I’ve always loved Silo City. But now I love it even more. I didn’t get a chance to hang out there much this summer unfortunately. That is why I’ve been making a point of it to get down there more often, now that it’s fall. The reason that I have this newfound love for the place is Duende, Silo City’s new bar and restaurant.
A friend of mine, Robert Sturm (know around town as Bob the Builder) did a fantastic job of sourcing the materials from the industrial site to build the interior of the restaurant. From old windows fashioned into table tops, to green patina metal siding for the bar’s face, Duende is comprised of myriad rugged-yet-refined, upcycled building components that come together to create an aesthetic that is rarely found in any eating and drinking establishment (unless Bob the Builder had something to do with it).
Duende or tener duende (“to have duende“) is a Spanish term for a heightened state of emotion, expression and authenticity.
While Bob the Builder was a crucial component in constructing Duende, it was the direction of owners Rick Smith and Andrew Minier that led the passionate charge behind the effort. Smith, who owns Silo City, has always had his heart set in the creation of an establishment that embodied the spirit of the site. By all accounts, he has surpassed that intention, especially with the addition of The Cantina @ Duende, which I wrote about in June.
The first time that I ever stepped into Duende was this past spring, as a trifecta birthday party was being thrown. Rick Smith imparted a passionate speech that evening, which summed of the story of Duende, Silo City, and his determination to build up Silo City as a grassroots cultural center where appreciators of the arts, music, the environment, and Buffalo, can come together in an organic and inspiring atmosphere.

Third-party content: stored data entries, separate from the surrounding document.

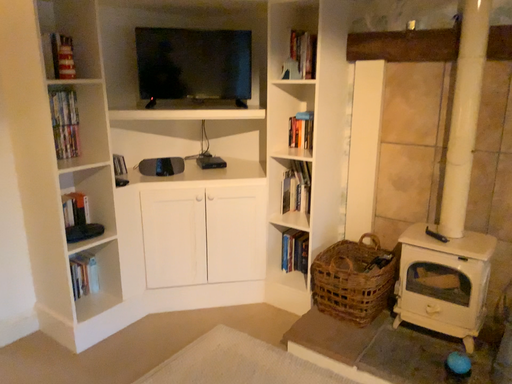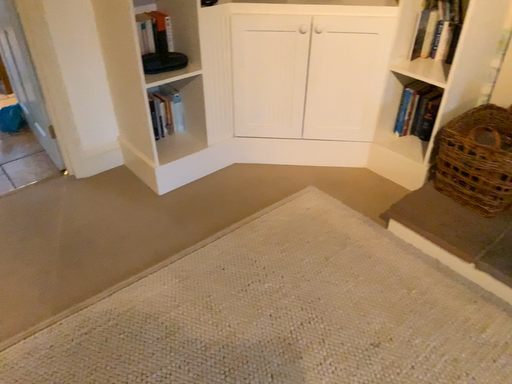
Question: How did the camera likely rotate when shooting the video?

Choices:
 (A) rotated upward
 (B) rotated downward

Answer: (B)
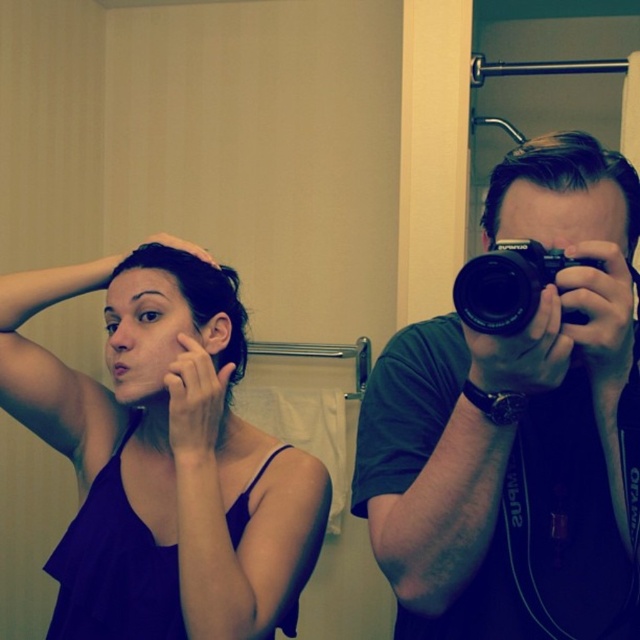
Between point (531, 369) and point (230, 339), which one is positioned in front?

Point (531, 369)

Where is `black matte camera at right`? The width and height of the screenshot is (640, 640). black matte camera at right is located at coordinates (516, 429).

Measure the distance from purple matte tank top at upper left to black plastic camera at center.

They are 20.35 inches apart.

This screenshot has width=640, height=640. Identify the location of purple matte tank top at upper left. [163, 458].

Locate an element on the screen. This screenshot has width=640, height=640. purple matte tank top at upper left is located at coordinates (163, 458).

Is black matte camera at right behind black plastic camera at center?

Yes, black matte camera at right is behind black plastic camera at center.

Between point (460, 576) and point (460, 292), which one is positioned behind?

The point (460, 576) is behind.

Is point (627, 252) positioned in front of point (477, 285)?

No.

Find the location of a particular element. black matte camera at right is located at coordinates (516, 429).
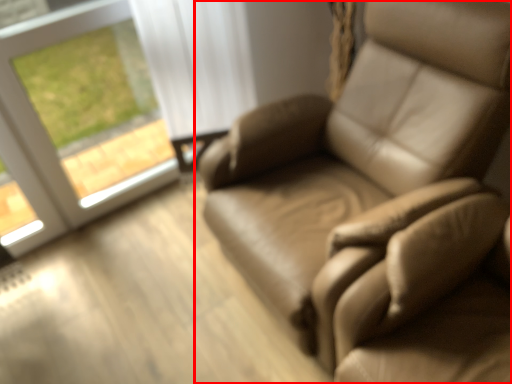
Question: From the image, what is the correct spatial relationship of chair (annotated by the red box) in relation to window?

Choices:
 (A) left
 (B) right

Answer: (B)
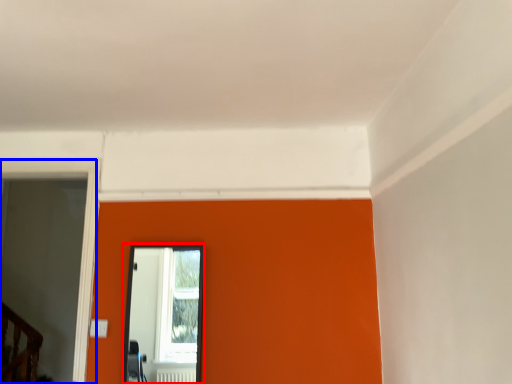
Question: Which object appears closest to the camera in this image, mirror (highlighted by a red box) or glass door (highlighted by a blue box)?

Choices:
 (A) mirror
 (B) glass door

Answer: (B)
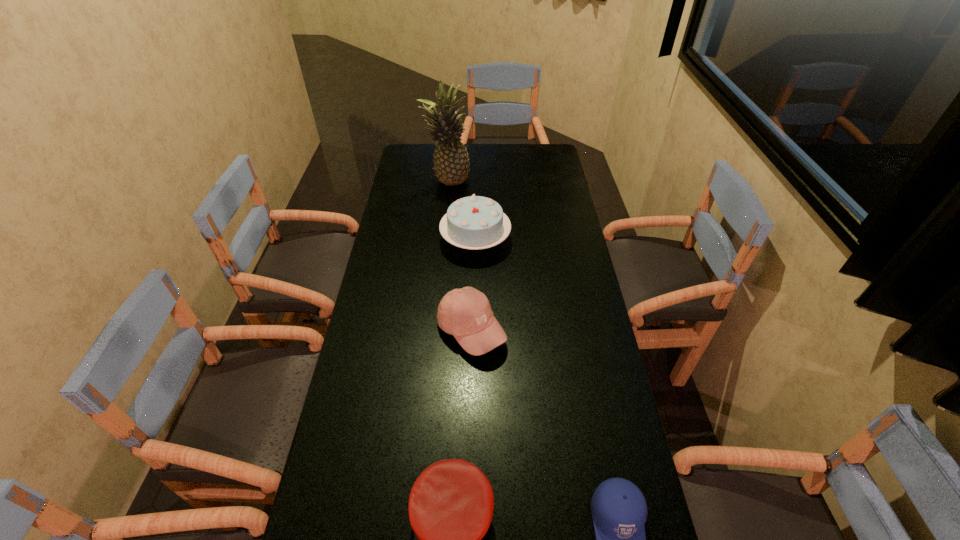
This screenshot has width=960, height=540. In order to click on pineapple in this screenshot , I will do click(x=451, y=161).

Where is `the farthest object`? Image resolution: width=960 pixels, height=540 pixels. the farthest object is located at coordinates (451, 161).

Locate an element on the screen. the fourth shortest object is located at coordinates (475, 222).

You are a GUI agent. You are given a task and a screenshot of the screen. Output one action in this format:
    pyautogui.click(x=<x>, y=<y>)
    Task: Click on the fourth nearest object
    The width and height of the screenshot is (960, 540).
    Given the screenshot: What is the action you would take?
    tap(475, 222)

Find the location of a particular element. This screenshot has height=540, width=960. the third nearest object is located at coordinates (465, 313).

This screenshot has height=540, width=960. In order to click on baseball cap in this screenshot , I will do `click(465, 313)`.

I want to click on vacant space located 0.390m on the right of the tallest object, so click(561, 183).

You are a GUI agent. You are given a task and a screenshot of the screen. Output one action in this format:
    pyautogui.click(x=<x>, y=<y>)
    Task: Click on the free point located on the back of the fourth shortest object
    
    Given the screenshot: What is the action you would take?
    pyautogui.click(x=476, y=186)

The image size is (960, 540). I want to click on blank area located on the front-facing side of the baseball cap, so click(522, 330).

Image resolution: width=960 pixels, height=540 pixels. I want to click on object situated at the far edge, so click(x=451, y=161).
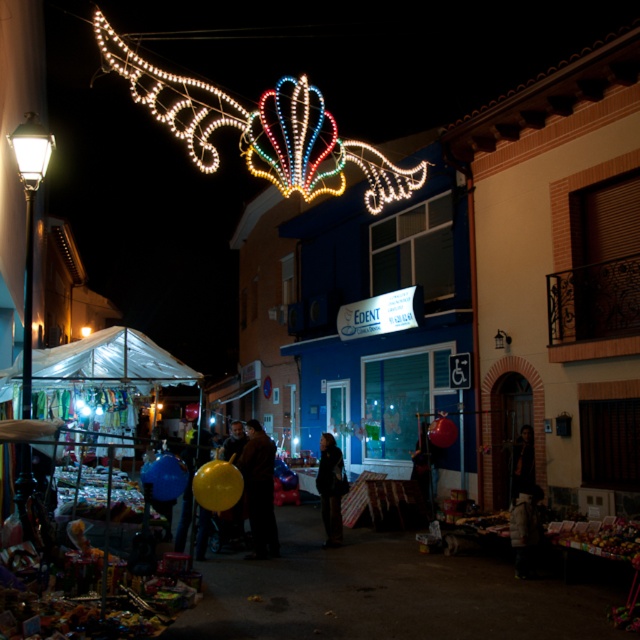
You are a customer at the market stall under the transparent plastic canopy at lower left. You want to move to the white glass streetlight at left to take a closer look. Which direction should you walk?

The transparent plastic canopy at lower left is positioned under the white glass streetlight at left, so you should walk forward towards the white glass streetlight at left since it is directly above the canopy.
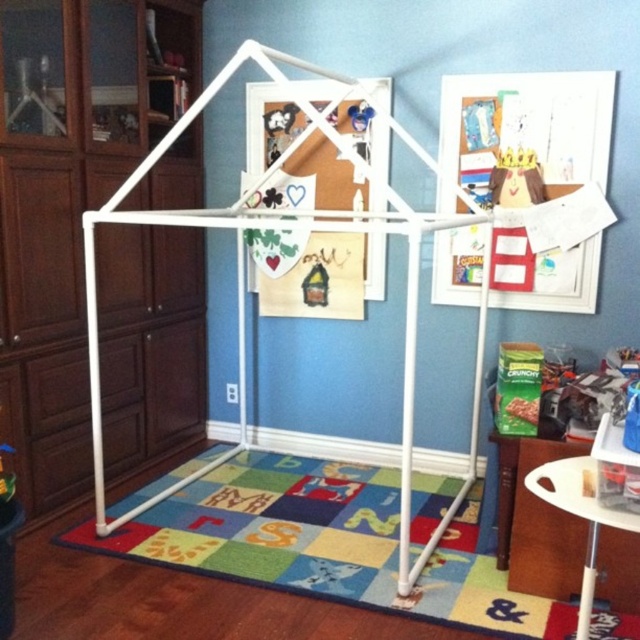
You are a child trying to reach the matte plastic toy at center and the matte cardboard picture frame at center. Which object is closer to the floor?

The matte cardboard picture frame at center is located below the matte plastic toy at center, so it is closer to the floor than the matte plastic toy at center.

You are a child trying to reach both the matte cardboard picture frame at center and the matte plastic toy at center from your current position. Which one is closer to you?

Both the matte cardboard picture frame at center and the matte plastic toy at center are at the same distance from you since they are both at the center of the scene.

You are a parent trying to place a new drawing on the matte cardboard picture frame at center. You also have a white plastic stool at lower right nearby. Can the stool fit under the frame without overlapping it?

The matte cardboard picture frame at center is wider than the white plastic stool at lower right. Since the stool is narrower, it can fit under the frame without overlapping.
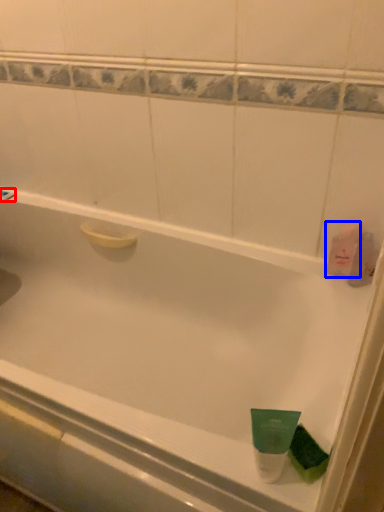
Question: Which of the following is the closest to the observer, shower (highlighted by a red box) or mouthwash (highlighted by a blue box)?

Choices:
 (A) shower
 (B) mouthwash

Answer: (B)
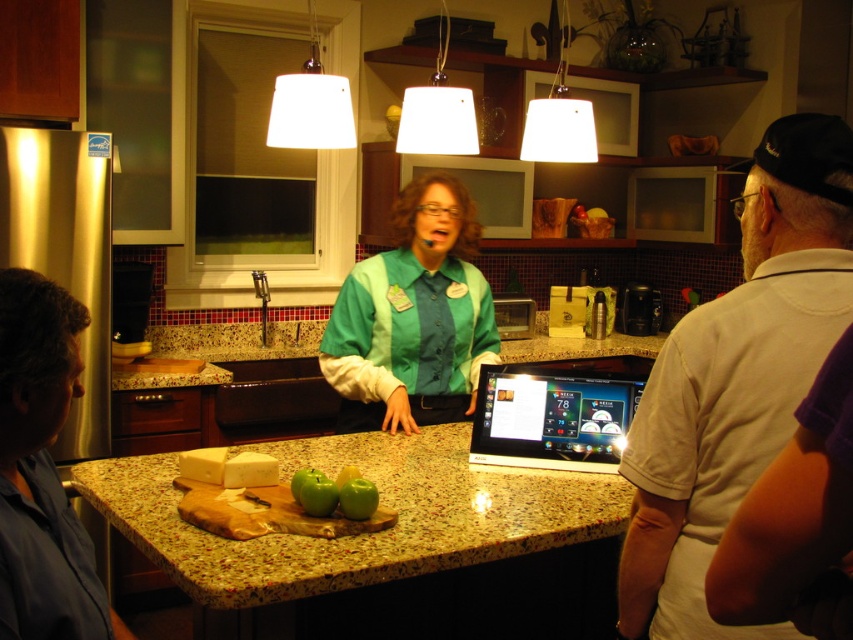
Which is more to the right, speckled granite counter at center or green matte apples at center?

From the viewer's perspective, speckled granite counter at center appears more on the right side.

Between speckled granite counter at center and green matte apples at center, which one is positioned lower?

Positioned lower is speckled granite counter at center.

Between point (335, 577) and point (347, 476), which one is positioned in front?

Point (335, 577) is more forward.

Locate an element on the screen. speckled granite counter at center is located at coordinates (363, 532).

Who is more forward, (x=442, y=262) or (x=589, y=371)?

Point (x=589, y=371) is in front.

You are a GUI agent. You are given a task and a screenshot of the screen. Output one action in this format:
    pyautogui.click(x=<x>, y=<y>)
    Task: Click on the green fabric shirt at center
    This screenshot has width=853, height=640.
    Given the screenshot: What is the action you would take?
    pyautogui.click(x=413, y=317)

Identify the location of green fabric shirt at center. (413, 317).

Does black glossy tablet at center have a smaller size compared to green matte apples at center?

No, black glossy tablet at center is not smaller than green matte apples at center.

The width and height of the screenshot is (853, 640). What do you see at coordinates (555, 413) in the screenshot?
I see `black glossy tablet at center` at bounding box center [555, 413].

At what (x,y) coordinates should I click in order to perform the action: click on black glossy tablet at center. Please return your answer as a coordinate pair (x, y). Image resolution: width=853 pixels, height=640 pixels. Looking at the image, I should click on (555, 413).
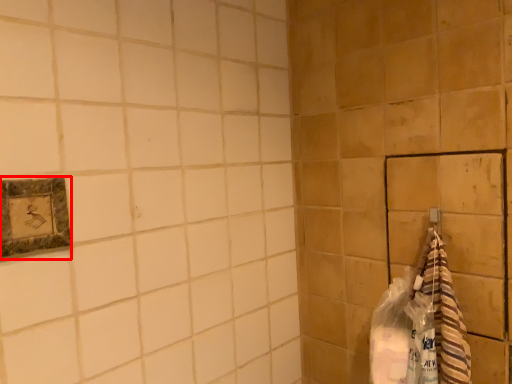
Question: Considering the relative positions of picture frame (annotated by the red box) and material in the image provided, where is picture frame (annotated by the red box) located with respect to the staircase?

Choices:
 (A) left
 (B) right

Answer: (A)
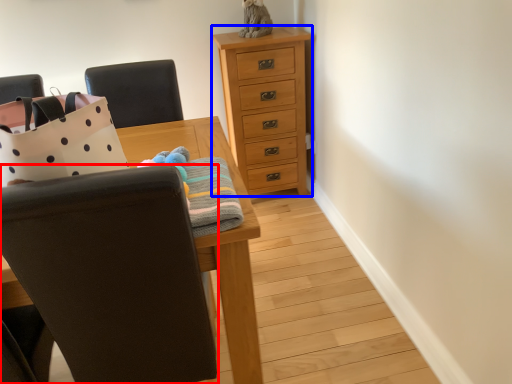
Question: Which point is closer to the camera, chair (highlighted by a red box) or chest of drawers (highlighted by a blue box)?

Choices:
 (A) chair
 (B) chest of drawers

Answer: (A)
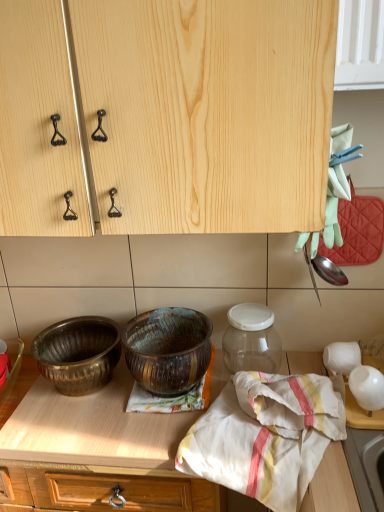
The height and width of the screenshot is (512, 384). In order to click on vacant space underneath polished brass bowl at lower left, which is counted as the first bowl, starting from the left (from a real-world perspective) in this screenshot , I will do `click(80, 390)`.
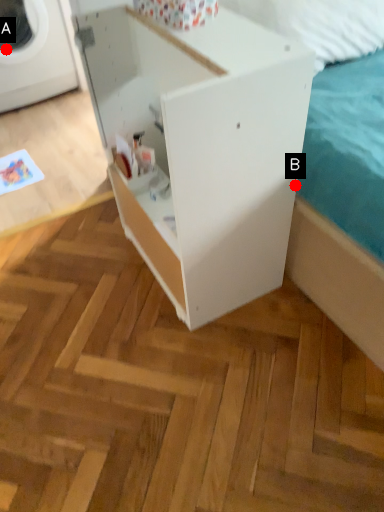
Question: Two points are circled on the image, labeled by A and B beside each circle. Which point is closer to the camera taking this photo?

Choices:
 (A) A is closer
 (B) B is closer

Answer: (B)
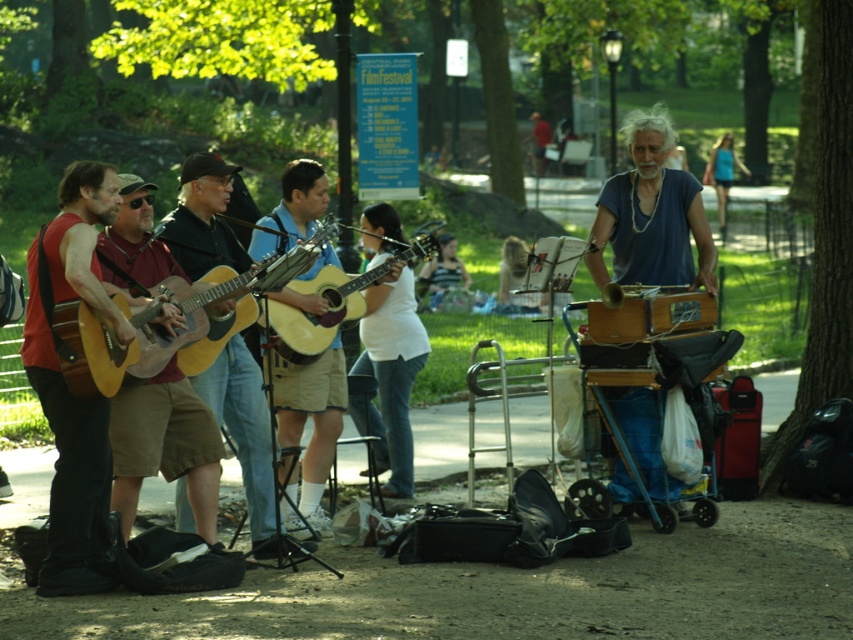
Is wooden acoustic guitar at center wider than acoustic wood guitar at center?

In fact, wooden acoustic guitar at center might be narrower than acoustic wood guitar at center.

Locate an element on the screen. The image size is (853, 640). wooden acoustic guitar at center is located at coordinates (245, 429).

Who is positioned more to the left, blue fabric shirt at right or acoustic wood guitar at center?

acoustic wood guitar at center

Which is below, blue fabric shirt at right or acoustic wood guitar at center?

acoustic wood guitar at center

Is point (668, 182) positioned in front of point (373, 276)?

That is True.

Where is `blue fabric shirt at right`? Image resolution: width=853 pixels, height=640 pixels. blue fabric shirt at right is located at coordinates (651, 214).

Is red matte guitar at left wider than blue fabric shirt at right?

Incorrect, red matte guitar at left's width does not surpass blue fabric shirt at right's.

The image size is (853, 640). In order to click on red matte guitar at left in this screenshot , I will do `click(67, 387)`.

Locate an element on the screen. The width and height of the screenshot is (853, 640). red matte guitar at left is located at coordinates (67, 387).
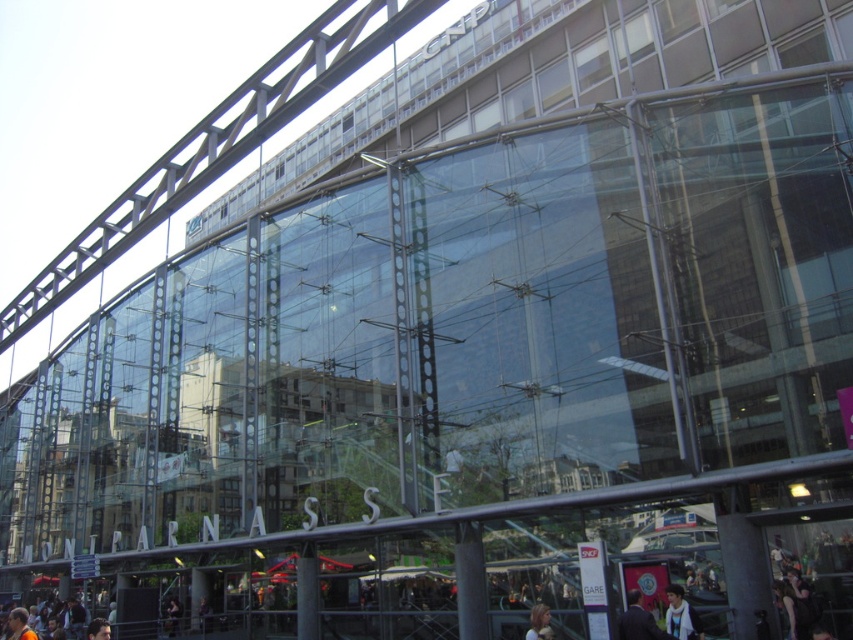
You are standing at the entrance of Gare Montparnasse and want to locate two specific points marked on a map. The first point is at coordinates point (672, 628), and the second is at point (534, 628). According to the spatial relationship between these points, which one is closer to you when facing the station entrance?

Point (672, 628) is in front of point (534, 628), so when facing the station entrance, point (672, 628) is closer to you.

You are a photographer standing at the entrance of Gare Montparnasse. You notice a person wearing a blue denim jacket at lower right and another person with blonde hair at lower center. Which of these two people is more likely to block your view of the station sign if they move closer to you?

The blue denim jacket at lower right is wider than blonde hair at lower center, so the person wearing the blue denim jacket at lower right is more likely to block your view of the station sign if they move closer to you.

You are an observer standing at the entrance of Montparnasse Station. You notice two people in the scene. One is wearing a dark blue suit at lower right, and the other has blonde hair at lower center. Which person appears larger in size?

Since opening, Duende has slowly been building a devoted clientele that comes for the drinks, the rustic ambiance, and the food. In a stroke of luck, when we stopped in last evening, Doug Peck was cooking. Peck was the guy who commanded a devoted following of vegan wing lovers back in the days when Cybele’s was open in Allentown. “Doug’s Original Eggplant Wings” made other appearances around town, before ending up as a succulent culinary staple at Duende. The sumptuous wings alone are worth a visit. So is the Ratatouille Crêpe with asiago cream sauce. I wasn’t so sure about this one, but after digging in, I was sold. It was a welcome dish on a chilly evening – subtle yet flavorful. No knife needed, as the fork melted right into the crêpe, filled with delicately stewed vegetables.
All of this goodness can be found in one unassuming building, at Silo City. Whether you’re in the mood for a beer garden, an old world tavern experience supervised by bartender Damien Abbate, or a game of ring toss and a craft beer at The Cantina, Duende (and its surrounding environs) is a mouth watering eye opener into a “Buffalo” that we are only now beginning to tap into.
Duende is the type of place that we can all be proud of. My friend from Boston, who moved to Buffalo a few years ago, told me that places like Duende are the reasons that she loves this city so much. She was blown away by the place, mainly because there’s really nothing like it anywhere else. It’s the type of place that immediately feels like home, with no pretensions, set in an unforgettable surreal setting. Duende has “Buffalo” written all over it.